Without Sleep: You unsuccessfully resist the urge to join in the yelling; you rip toys out of hands and threaten to throw every toy they own in the trash, or you lock yourself in the bathroom just to gain enough composure to go back and deal with the situation in a way that will not inspire your neighbors to call CPS.

                   Dirty Dishes, Piles of Laundry, Dirty Floors
With Sleep: You tackle a little at a time throughout the day, finding you have energy to approach each task with cheerfulness, and can even leave a few tasks undone in order to play with the children. You come up with games to get the kids involved and at the end of the night it doesn't look so bad; it's not clean but it's livable.

Without Sleep: You cuss at your husband in your head for not helping you more (even though you know he helps a lot); you scrutinize over every piece of laundry convinced that your kids threw it in the hamper without even wearing it; you feel like a complete failure and convince yourself that your kids will grow up needing countless hours of therapy, and be clinically diagnosed with OCD as a reaction to what a pig sty their house was growing up.

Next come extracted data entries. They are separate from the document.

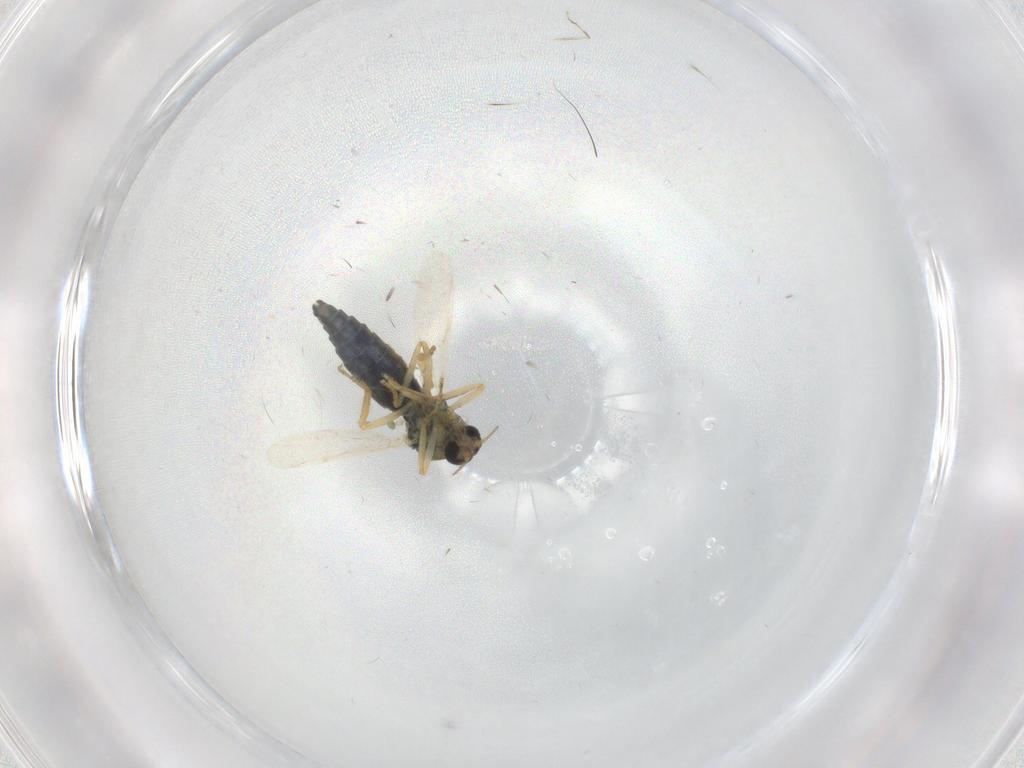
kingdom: Animalia
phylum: Arthropoda
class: Insecta
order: Diptera
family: Ceratopogonidae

                    Natural Family Planning (Your Sex Life)
With Sleep: You thank God for the beautiful gift of marital love; you marvel at how kind and good it is of God to give you a cycle you can track and you feel optimism when you think about your future with all the kids God wants to give you.  You find you don't recoil when your husband touches you, and you think about how much better sex gets the longer you are married.

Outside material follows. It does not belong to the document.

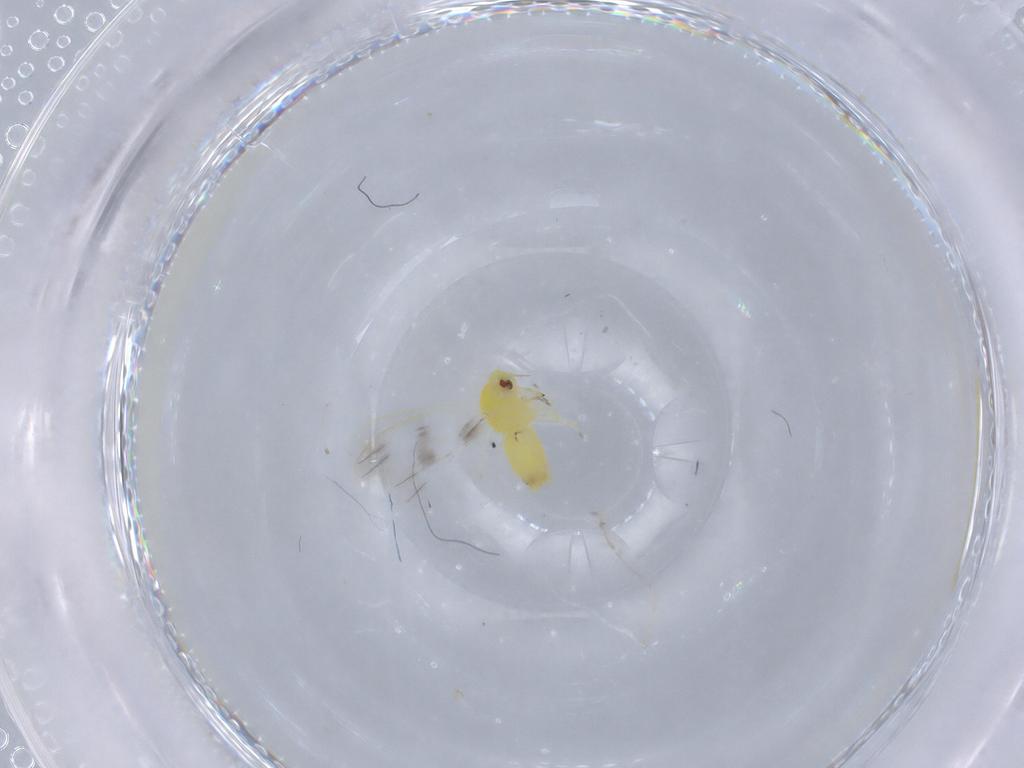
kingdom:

Without Sleep: You get dressed as fast as possible, in the bathroom or closet, making sure your husband doesn't see you naked because even though you can't imagine he could find you attractive right now you're pretty sure he would want to have sex if he saw you.  Your husband looks at you with that familiar glance and you want to scream "you want part of me too! All I want is to watch TV or read a book without someone needing something from me for five minutes!" You can't make heads or tails of your stupid cycle and you cry thinking about the possibility of having another baby and resolve that the only sure way to avoid this is to Never. Have. Sex. Again.

                    Body Image
With Sleep: You're never completely happy with the way you look, but you feel good about the progress you're making losing the baby weight, or maintaining the weight you are.  You are making good food choices and working out and you figure you're doing your best and you're grateful for your health.  You look at your stomach knowing it will never again regain it's former glory but thank God that your children are the reason it looks the way it does, and you know it was totally worth it.  

Without Sleep: You cry every time you have to put something on that doesn't have an elastic waist and imagine how much happier you were before these little creatures completely destroyed your body (even though you know all you could think about was how much happier marriage and family would make you and you didn't care if it meant you couldn't be skinny anymore).  You figure you're going to be fat forever, and will probably just get pregnant again in 5 minutes so you might as well eat that third brownie, or make the really cheesy enchiladas for dinner again because somehow the smell of them in your kitchen makes you feel better. You compare yourself to every other woman you know and convince yourself that you are the only one who really needs to lose weight and that God must hate you because you have the metabolism of an 80 year old. 



I think I've made my point.  So for all the sleep deprived mothers out there, know you are not alone and for God's sake go take a nap!